_The input:_
[Start of section]

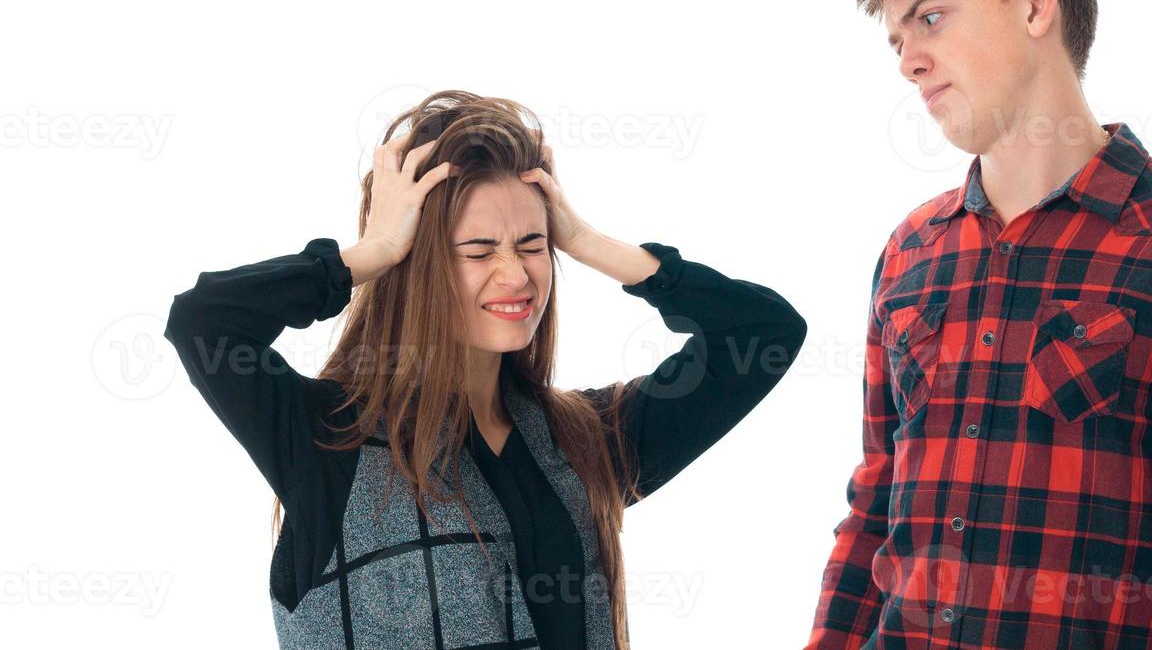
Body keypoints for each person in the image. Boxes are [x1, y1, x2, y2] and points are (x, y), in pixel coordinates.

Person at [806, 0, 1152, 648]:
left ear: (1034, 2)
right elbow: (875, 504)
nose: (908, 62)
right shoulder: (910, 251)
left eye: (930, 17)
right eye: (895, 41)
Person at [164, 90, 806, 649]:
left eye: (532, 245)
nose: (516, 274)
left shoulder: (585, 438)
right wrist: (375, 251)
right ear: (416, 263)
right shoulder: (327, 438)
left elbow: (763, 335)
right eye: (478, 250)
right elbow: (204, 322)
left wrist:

[End of section]

_Task goal:_
Write out the lines from the start of the material to the line with "right eye: (895, 41)", inclusive and exactly. Skip the pictures.

_Written solution:_
Body keypoints for each person in the image. Boxes are [x1, y1, x2, y2] and points are (x, y), in pixel coordinates.

Person at [806, 0, 1152, 648]:
left ear: (1034, 2)
right elbow: (875, 504)
nose: (908, 62)
right shoulder: (910, 251)
left eye: (930, 17)
right eye: (895, 41)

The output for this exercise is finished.